*** Block opens ***
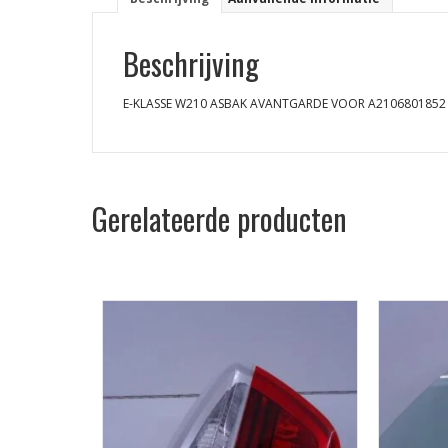
Beschrijving
E-KLASSE W210 ASBAK AVANTGARDE VOOR A2106801852
Gerelateerde producten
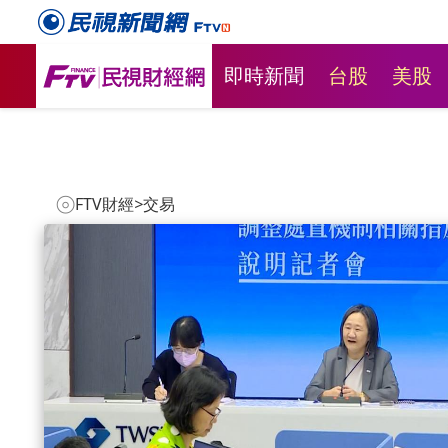
即時新聞
台股
美股
FTV財經
>
交易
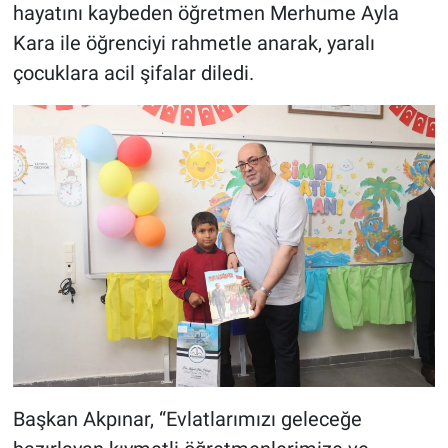
hayatını kaybeden öğretmen Merhume Ayla
Kara ile öğrenciyi rahmetle anarak, yaralı
çocuklara acil şifalar diledi.
Başkan Akpınar, “Evlatlarımızı geleceğe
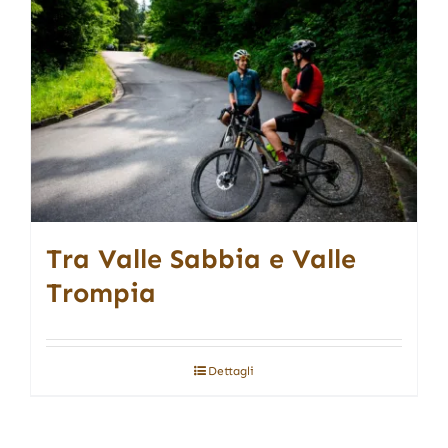
Tra Valle Sabbia e Valle
Trompia
Dettagli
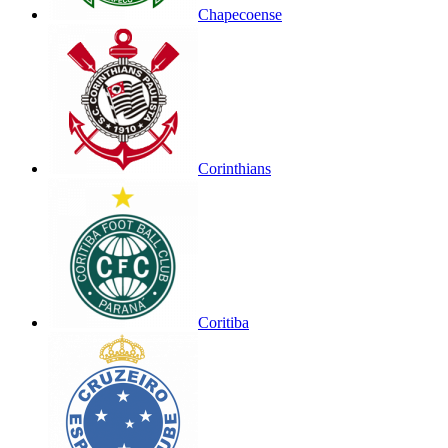
Chapecoense
Corinthians
Coritiba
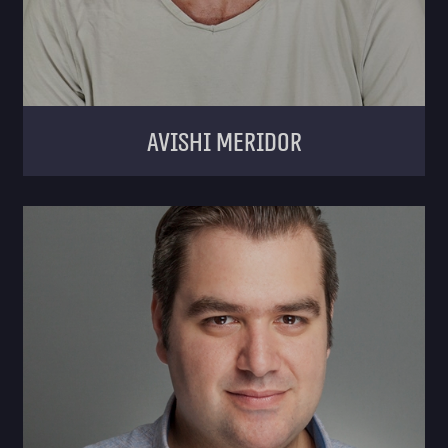
Avishi meridor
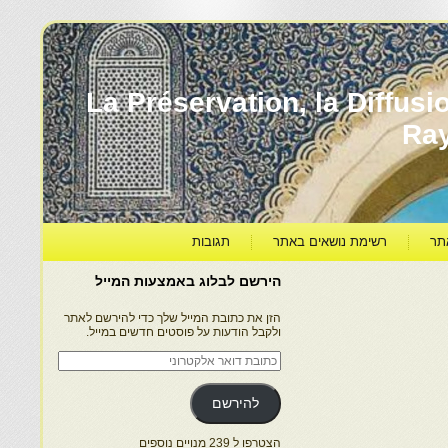
עברה ותרבותה – La Préservation, la Diffusion & le
Ra
תר
רשימת נושאים באתר
תגובות
הירשם לבלוג באמצעות המייל
הזן את כתובת המייל שלך כדי להירשם לאתר
ולקבל הודעות על פוסטים חדשים במייל.
כתובת
דואר
אלקטרוני
להירשם
הצטרפו ל 239 מנויים נוספים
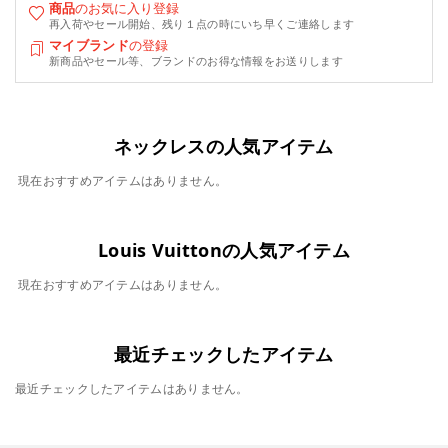
商品
のお気に入り登録
再入荷やセール開始、残り１点の時にいち早くご連絡します
マイブランド
の登録
新商品やセール等、ブランドのお得な情報をお送りします
ネックレスの人気アイテム
現在おすすめアイテムはありません。
Louis Vuittonの人気アイテム
現在おすすめアイテムはありません。
最近チェックしたアイテム
最近チェックしたアイテムはありません。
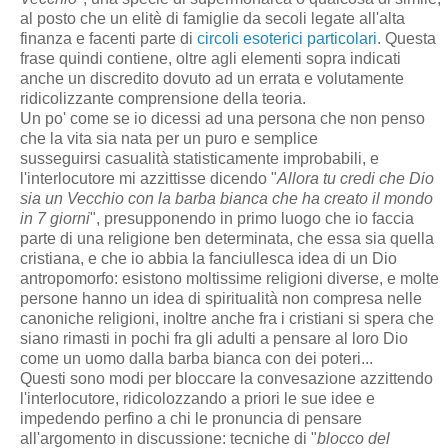
al posto che un elitè di famiglie da secoli legate all'alta
finanza e facenti parte di
circoli esoterici particolari
. Questa
frase quindi contiene, oltre agli elementi sopra indicati
anche un discredito dovuto ad un errata e volutamente
ridicolizzante comprensione della teoria.
Un po' come se io dicessi ad una persona che non penso
che la vita sia nata per un puro e semplice
susseguirsi casualità statisticamente improbabili, e
l'interlocutore mi azzittisse dicendo "
Allora tu credi che Dio
sia un Vecchio con la barba bianca che ha creato il mondo
in 7 giorni
", presupponendo in primo luogo che io faccia
parte di una religione ben determinata, che essa sia quella
cristiana, e che io abbia la fanciullesca idea di un Dio
antropomorfo: esistono moltissime religioni diverse, e molte
persone hanno un idea di spiritualità non compresa nelle
canoniche religioni, inoltre anche fra i cristiani si spera che
siano rimasti in pochi fra gli adulti a pensare al loro Dio
come un uomo dalla barba bianca con dei poteri...
Questi sono modi per bloccare la convesazione azzittendo
l'interlocutore, ridicolozzando a priori le sue idee e
impedendo perfino a chi le pronuncia di pensare
all'argomento in discussione: tecniche di "
blocco del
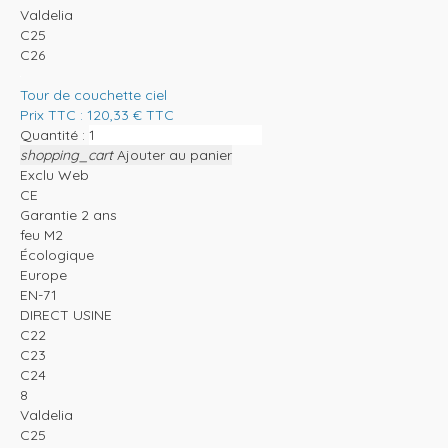
Valdelia
C25
C26
Tour de couchette ciel
Prix TTC :
120,33
€
TTC
Quantité :
shopping_cart
Ajouter au panier
Exclu Web
CE
Garantie 2 ans
feu M2
Écologique
Europe
EN-71
DIRECT USINE
C22
C23
C24
8
Valdelia
C25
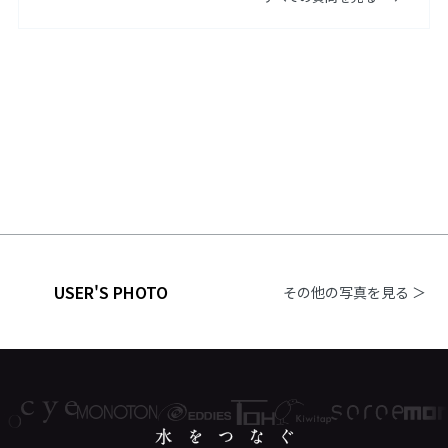
USER'S PHOTO
その他の写真を見る ＞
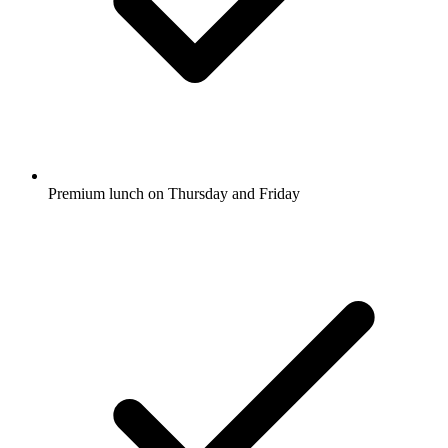
Premium lunch on Thursday and Friday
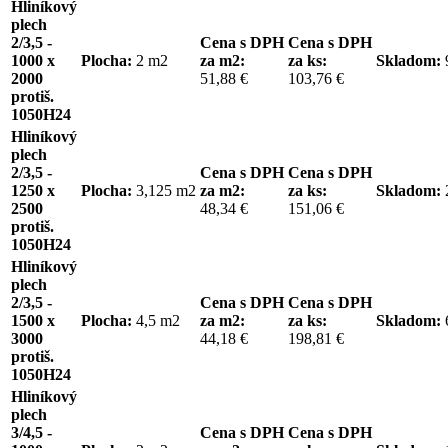
Hliníkový
plech
2/3,5 -
Cena s DPH
Cena s DPH
1000 x
Plocha:
2 m2
za m2:
za ks:
Skladom:
2000
51,88 €
103,76 €
protiš.
1050H24
Hliníkový
plech
2/3,5 -
Cena s DPH
Cena s DPH
1250 x
Plocha:
3,125 m2
za m2:
za ks:
Skladom:
2500
48,34 €
151,06 €
protiš.
1050H24
Hliníkový
plech
2/3,5 -
Cena s DPH
Cena s DPH
1500 x
Plocha:
4,5 m2
za m2:
za ks:
Skladom:
3000
44,18 €
198,81 €
protiš.
1050H24
Hliníkový
plech
3/4,5 -
Cena s DPH
Cena s DPH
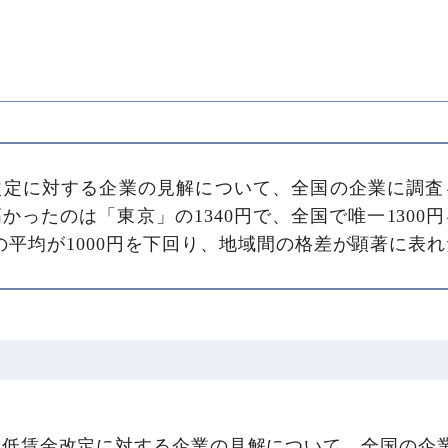
改定に対する企業の見解について、全国の企業に調査
かったのは「東京」の1340円で、全国で唯一1300
の平均が1000円を下回り、地域間の格差が顕著に表れ
最低賃金改定に対する企業の見解について、全国の企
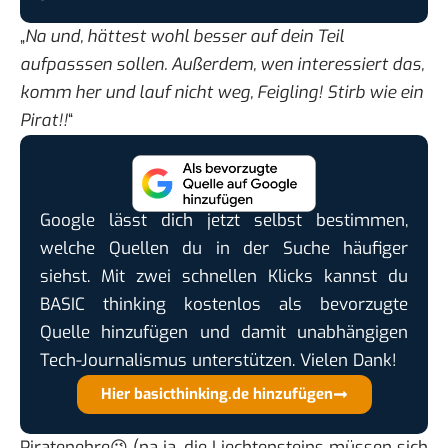
„
Na und, hättest wohl besser auf dein Teil
aufpasssen sollen. Außerdem, wen interessiert das,
komm her und lauf nicht weg, Feigling! Stirb wie ein
Pirat!!
“
Google lässt dich jetzt selbst bestimmen,
welche Quellen du in der Suche häufiger
siehst. Mit zwei schnellen Klicks kannst du
BASIC thinking kostenlos als bevorzugte
Quelle hinzufügen und damit unabhängigen
Tech-Journalismus unterstützen. Vielen Dank!
Hier basicthinking.de hinzufügen
Piratenehre
😉 (na ja, die Liechtensteins müssen sich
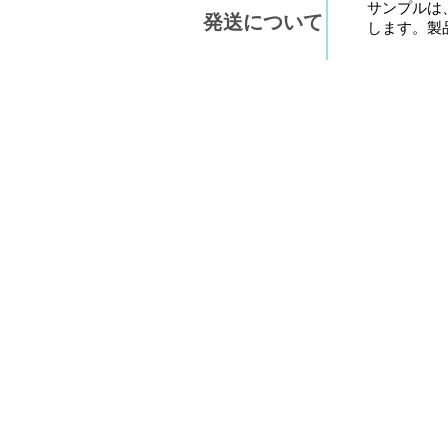
サンプルは
発送について
します。製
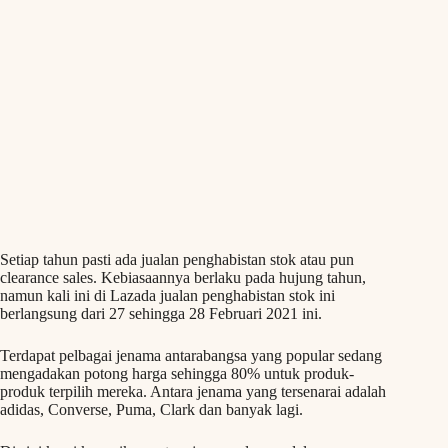
Setiap tahun pasti ada jualan penghabistan stok atau pun
clearance sales. Kebiasaannya berlaku pada hujung tahun,
namun kali ini di Lazada jualan penghabistan stok ini
berlangsung dari 27 sehingga 28 Februari 2021 ini.
Terdapat pelbagai jenama antarabangsa yang popular sedang
mengadakan potong harga sehingga 80% untuk produk-
produk terpilih mereka. Antara jenama yang tersenarai adalah
adidas, Converse, Puma, Clark dan banyak lagi.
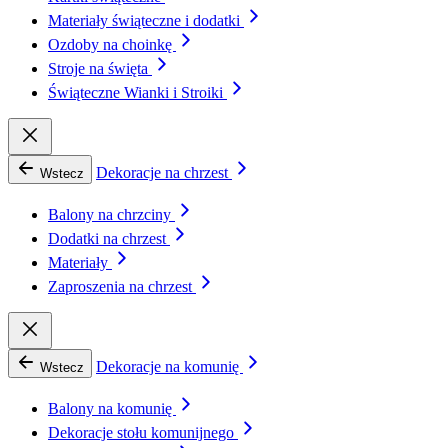
Materiały świąteczne i dodatki
Ozdoby na choinkę
Stroje na święta
Świąteczne Wianki i Stroiki
Dekoracje na chrzest
Wstecz
Balony na chrzciny
Dodatki na chrzest
Materiały
Zaproszenia na chrzest
Dekoracje na komunię
Wstecz
Balony na komunię
Dekoracje stołu komunijnego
*** Block closes ***
What this task involves:
Please give back an exact copy of the entries above from their first line through the line containing "הזן את כתובת המייל שלך כדי להירשם לאתר", leaving the pictures aside.

Response:
Beschrijving
E-KLASSE W210 ASBAK AVANTGARDE VOOR A2106801852
Gerelateerde producten
即時新聞
台股
美股
FTV財經
>
交易
hayatını kaybeden öğretmen Merhume Ayla
Kara ile öğrenciyi rahmetle anarak, yaralı
çocuklara acil şifalar diledi.
Başkan Akpınar, “Evlatlarımızı geleceğe
Tra Valle Sabbia e Valle
Trompia
Dettagli
Chapecoense
Corinthians
Coritiba
Avishi meridor
עברה ותרבותה – La Préservation, la Diffusion & le
Ra
תר
רשימת נושאים באתר
תגובות
הירשם לבלוג באמצעות המייל
הזן את כתובת המייל שלך כדי להירשם לאתר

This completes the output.